Cosa fare:
Riprendi il commento sulla crisi tra la Russia e l'Ucraina dopo la sua ultima frase e proseguilo con lo stesso tono.

Brano estratto:

────

A Vladimiro gli sono girati i cosiddetti, e quindi ha mandato tutti a cagare dichiarando che riconosce queste repubblichette bananiere e mandando i carri armati (sembra siano già entrati) in missione di Peace-Keeping (vietato ridere!).

 

Siamo quindi incartati. L’Ovest deve reagire, con quelle sanzioni tanto promesse ma che stentano ad essere accordate, tanto gli interessi sono divergenti. E’ probabile che i tedeschi metteranno il veto a sanzioni troppo dure che includano il NorthStream2 (sempre per la storia del gas che serve a scaldare casa loro), e che l’idea di escludere i russi dal sistema di pagamenti e garanzie interbancarie SWIFT non possa essere messo in pratica, stante il rischio di un autogol finanziario di dimensioni colossali. Quindi, qualcosa va fatto, per mostrare che l’occidente sostiene nei fatti quanto ha detto a parole, ma nello stesso tempo non devono essere troppo forti per non rompere il tenue filo con Vladimiro. Da parte sua Zelenskyj sarà invitato a non fare troppo la voce grossa rispetto alle regioni dell’Est e soprattutto non mandare altre truppe, altrimenti la polveriera rischia di saltare per aria. Zelenskyj sembra aver capito il messaggio, tanto che il suo discorso pubblico, in risposta a Vladimiro, è stato ritardato di ore, sicuramente per metterlo a punto con gli alleati occidentali.

────

[Voci di dati memorizzate]
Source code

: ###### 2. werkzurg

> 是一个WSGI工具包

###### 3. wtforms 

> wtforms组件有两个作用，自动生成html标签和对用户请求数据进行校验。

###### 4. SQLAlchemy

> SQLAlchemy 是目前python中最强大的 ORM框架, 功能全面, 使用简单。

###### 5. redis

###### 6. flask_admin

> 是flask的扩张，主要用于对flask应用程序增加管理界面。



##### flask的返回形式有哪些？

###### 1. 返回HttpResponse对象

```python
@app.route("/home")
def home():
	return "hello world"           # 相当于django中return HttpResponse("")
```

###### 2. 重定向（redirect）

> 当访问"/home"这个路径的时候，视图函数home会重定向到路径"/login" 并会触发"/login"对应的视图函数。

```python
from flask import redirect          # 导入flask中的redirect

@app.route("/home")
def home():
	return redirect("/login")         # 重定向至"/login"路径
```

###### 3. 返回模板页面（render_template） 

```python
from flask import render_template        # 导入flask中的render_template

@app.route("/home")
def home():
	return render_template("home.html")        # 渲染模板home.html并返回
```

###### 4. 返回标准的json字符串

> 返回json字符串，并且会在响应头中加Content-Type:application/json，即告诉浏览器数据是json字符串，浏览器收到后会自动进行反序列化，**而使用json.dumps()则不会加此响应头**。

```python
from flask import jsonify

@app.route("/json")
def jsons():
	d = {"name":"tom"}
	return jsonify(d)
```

────

Risposta scritta:
 

Cosa può succedere ora? Noi occidentali abbiamo un problema in più rispetto a Vladimiro: l’opinione pubblica! Se le sanzioni sono “percepite” come troppo morbide dal nostro pubblico, i governi occidentali (pensiamo all’elezione presidenziale francese fra meno di due mesi e alla necessità della nuova coalizione al potere in Germania di consolidare le sue basi politiche) rischiano grosso. La guerra della (dis)informazione è quindi altrettanto importante dell’altra. I nostri governi devono mantenere l’appoggio dell’opinione pubblica, un problema che non esiste per Vladimiro dato che comanda lui e basta. In più noi europei abbiamo il problema Orban, chiaramente filo-russo, per cui qualsiasi decisione europea che dovesse essere presa all’unanimità, rischia di non passare.

 

Complichiamo ancora un po’ una faccenda già complessa: se non riusciamo a calmare Vladimiro, questi può sempre mettere il fuoco nei Balcani vicini casa nostra, data la crescente insofferenza della minoranza serba all’interno della Bosnia, con segnali inquietanti di armamento e di decisioni politiche unilaterali che vanno nella direzione di dichiarare l’indipendenza. Profittando della confusione, anche la minoranza croata sta iniziando a fare lo stesso, per cui il rischio che riparta una guerra nella ex-Jugoslavia, è quanto mai alto. Vladimiro ha in mano (parzialmente) la carta serba, potendo giocare sul nazionalismo filo-russo dei serbi; ma non ha in mano la carta economica, data la dipendenza crescente della Serbia da Ici Git Ping. Quindi anche questo scenario non dipende solo da Est ed Ovest, ma si gioca a tre (ripeto: le volontà dei popoli locali, strumentalizzate o meno, contano come il due di spade con briscola bastoni – principio base della RealPolitik).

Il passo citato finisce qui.